The SpaceX Falcon 9 rocket roared into the sky from Kennedy Space Center on Florida's east coast on a mission organized by Axiom Space. The Saudi astronauts were accompanied by two other crew members: former NASA astronaut Peggy Whitson, who undertook her fourth flight to the ISS, and American entrepreneur John Shoffner, who served as the pilot.
The launch of the Axiom Mission 2 (Ax-2) was the culmination of an effort that saw the rocket take off at 5:37 pm (2137 GMT), sending the four-member crew into space, where they were set to spend around 10 days on board the ISS. Following the successful launch, their arrival at the ISS was projected for around 1:30 pm the next day, Monday.
Barnawi, during a press conference prior to the launch, expressed her honor at being the first Saudi woman astronaut and was thrilled to share her experience with children while on the ISS. Al-Qarni, a career fighter pilot, shared his enthusiasm about fulfilling his passion for exploring the unknown and "flying among the stars."
The mission, marking the latest move by Saudi Arabia in its foray into space, also reflected the kingdom's efforts to revamp its ultraconservative image. Saudi Arabia had established the Saudi Space Commission in 2018 and launched a program to send astronauts into space the following year.

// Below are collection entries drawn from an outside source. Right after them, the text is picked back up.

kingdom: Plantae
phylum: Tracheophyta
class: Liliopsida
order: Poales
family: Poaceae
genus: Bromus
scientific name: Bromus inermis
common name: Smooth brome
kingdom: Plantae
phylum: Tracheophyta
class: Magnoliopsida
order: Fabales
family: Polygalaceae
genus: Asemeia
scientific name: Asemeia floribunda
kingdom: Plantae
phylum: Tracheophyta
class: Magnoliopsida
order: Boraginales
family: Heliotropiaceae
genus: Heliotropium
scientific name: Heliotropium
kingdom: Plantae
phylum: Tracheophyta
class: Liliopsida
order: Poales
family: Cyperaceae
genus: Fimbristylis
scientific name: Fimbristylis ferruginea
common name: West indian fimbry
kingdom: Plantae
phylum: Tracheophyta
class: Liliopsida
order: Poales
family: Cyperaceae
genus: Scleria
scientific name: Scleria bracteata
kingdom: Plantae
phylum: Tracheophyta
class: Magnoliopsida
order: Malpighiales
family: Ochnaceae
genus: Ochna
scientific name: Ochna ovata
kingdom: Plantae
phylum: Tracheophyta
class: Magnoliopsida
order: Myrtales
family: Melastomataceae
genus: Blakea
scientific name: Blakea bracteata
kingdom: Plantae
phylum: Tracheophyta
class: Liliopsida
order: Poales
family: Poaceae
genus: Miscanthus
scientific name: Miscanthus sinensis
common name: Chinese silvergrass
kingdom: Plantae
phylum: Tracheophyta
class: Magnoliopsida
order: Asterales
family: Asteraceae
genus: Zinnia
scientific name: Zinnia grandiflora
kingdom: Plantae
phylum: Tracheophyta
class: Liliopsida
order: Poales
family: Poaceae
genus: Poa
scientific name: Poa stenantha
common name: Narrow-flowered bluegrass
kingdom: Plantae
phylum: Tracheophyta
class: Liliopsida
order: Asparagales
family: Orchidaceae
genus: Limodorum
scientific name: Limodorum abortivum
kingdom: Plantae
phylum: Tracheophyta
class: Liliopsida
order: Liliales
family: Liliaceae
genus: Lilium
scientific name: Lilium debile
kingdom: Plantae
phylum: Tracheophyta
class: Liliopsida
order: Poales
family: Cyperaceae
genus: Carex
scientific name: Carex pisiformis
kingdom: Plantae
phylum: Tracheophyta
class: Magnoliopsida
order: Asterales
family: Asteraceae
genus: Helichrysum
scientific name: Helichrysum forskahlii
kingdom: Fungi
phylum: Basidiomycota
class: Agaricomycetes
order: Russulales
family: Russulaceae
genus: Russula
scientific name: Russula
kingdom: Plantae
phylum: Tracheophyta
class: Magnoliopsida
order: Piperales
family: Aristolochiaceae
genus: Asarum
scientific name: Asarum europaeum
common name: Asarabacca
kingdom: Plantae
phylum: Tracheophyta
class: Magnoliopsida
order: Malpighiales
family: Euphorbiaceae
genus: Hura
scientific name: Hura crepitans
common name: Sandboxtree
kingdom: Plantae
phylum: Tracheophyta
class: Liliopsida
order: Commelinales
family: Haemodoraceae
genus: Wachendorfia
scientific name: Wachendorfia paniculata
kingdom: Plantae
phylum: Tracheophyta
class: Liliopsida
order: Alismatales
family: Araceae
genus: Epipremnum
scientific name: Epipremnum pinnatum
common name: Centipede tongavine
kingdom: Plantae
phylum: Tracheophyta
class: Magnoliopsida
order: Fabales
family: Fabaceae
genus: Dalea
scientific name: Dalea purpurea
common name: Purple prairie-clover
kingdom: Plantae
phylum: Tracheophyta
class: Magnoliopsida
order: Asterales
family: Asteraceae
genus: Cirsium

On board the ISS, the team was set to join seven other astronauts and carry out around 20 experiments, one of which involves studying the behavior of stem cells in zero gravity. They would be sharing the space with three Russians, three Americans, and Emirati astronaut Sultan al-Neyadi, who became the first Arab national to go on a spacewalk the previous month.
Axiom Space, the company behind the mission, had previously carried out its first private astronaut mission to the ISS in April 2022, as part of the Ax-1 mission. Axiom aims to construct its own space station, with the first module expected to launch in 2025.
In response to some astronauts on the ISS who expressed concern over having to take time out of their day to attend to space tourists, Whitson assured, "I'll be available to help the crew members a lot more as they need assistance."
The success of the Ax-2 mission and the ongoing advancements of Axiom Space align with NASA's plans to retire the ISS around 2030 and to instead send astronauts to private stations, thereby encouraging the development of programs by several companies. Meanwhile, international partners like Russia, Japan, Canada, and the European Space Agency are committed to continue operations until 2030.